I risultati delle autopsie effettuate su coloro che nel frattempo erano deceduti hanno confermato che un elevato apporto dietetico di carotenoidi era associato al riscontro nel cervello di una minore quantità di placche e fibrille tipiche della malattia di Alzheimer.

Una dieta basata largamente sui vegetali agisce positivamente nella riduzione del rischio per patologie degenerative cerebrali probabilmente anche attraverso altre vie e altri meccanismi biologici. Ce lo suggerisce uno studio pubblicato online lo scorso 6 febbraio sulla rivista Nutritional neuroscience. Uno studio che ha valutato le abitudini dietetiche di 3.700 adulti sani con un’età media di 50 anni e seguiti per circa 20 anni.
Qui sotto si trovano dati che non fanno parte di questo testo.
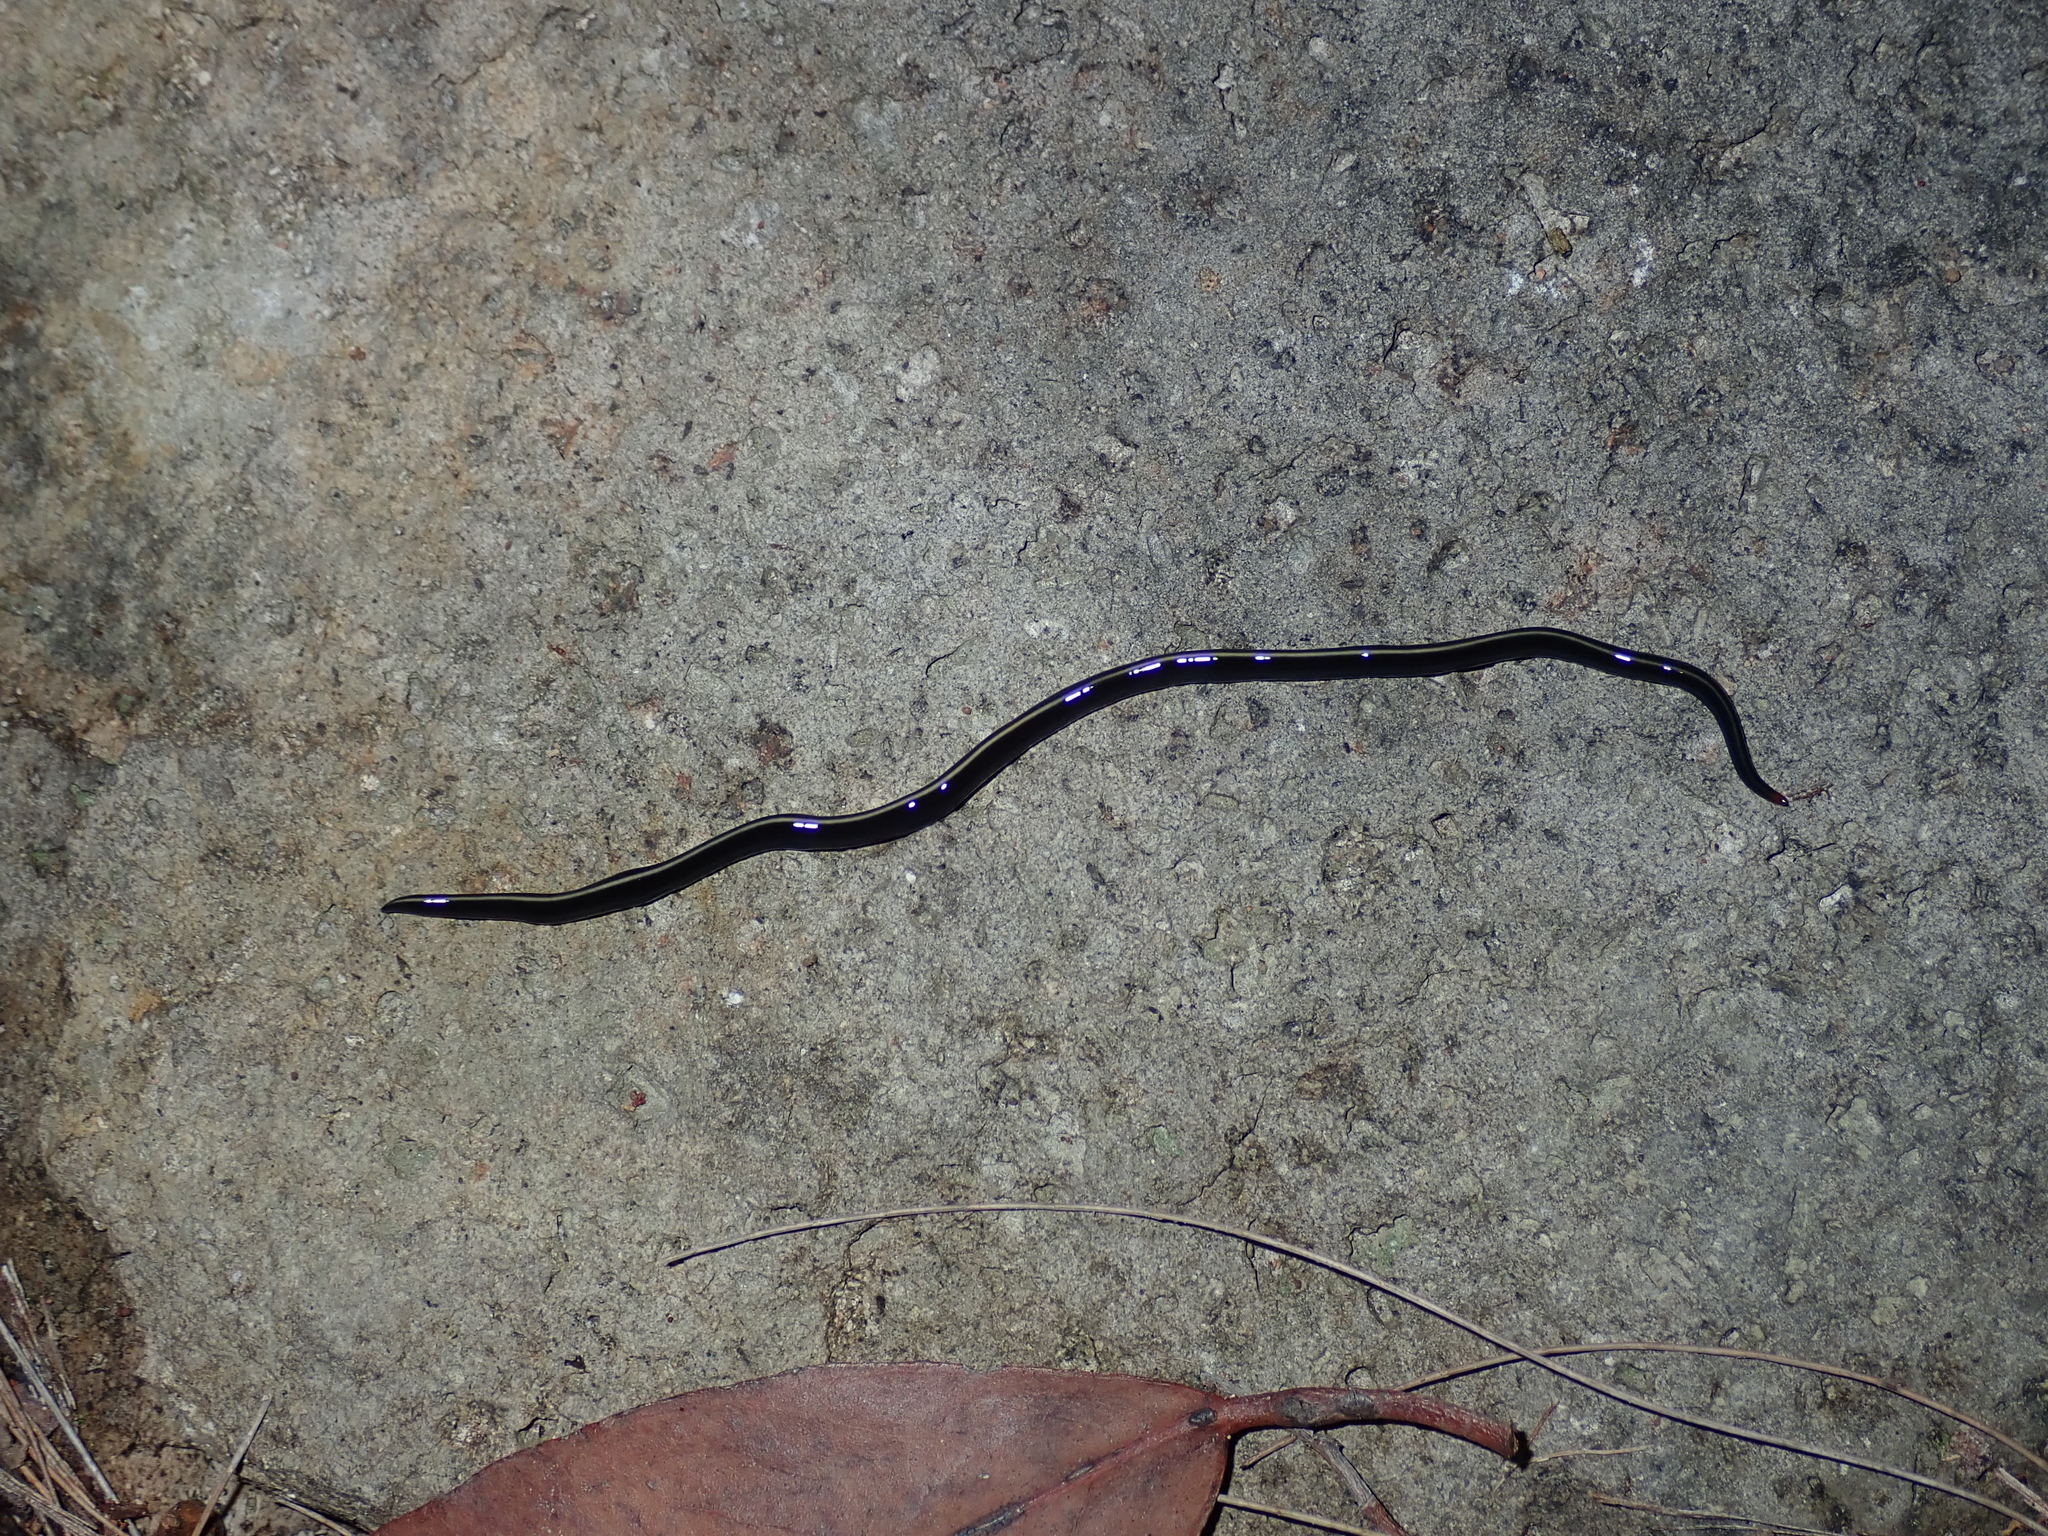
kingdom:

Le fibre (presenti, è bene ricordarlo, esclusivamente negli alimenti vegetali come cereali integrali, legumi, frutta, verdure, semi oleosi) sono state in grado di proteggere dallo sviluppo di demenza in modo direttamente proporzionale alle quantità consumate.

Mentre il risultato è chiaro, i meccanismi in gioco non sono ancora del tutto definiti. Probabilmente il principale di questi è l’influenza delle fibre sull’equilibrio e sull’attività del microbiota intestinale. Che, quando alterati, producono fenomeni infiammatori che coinvolgono anche il cervello.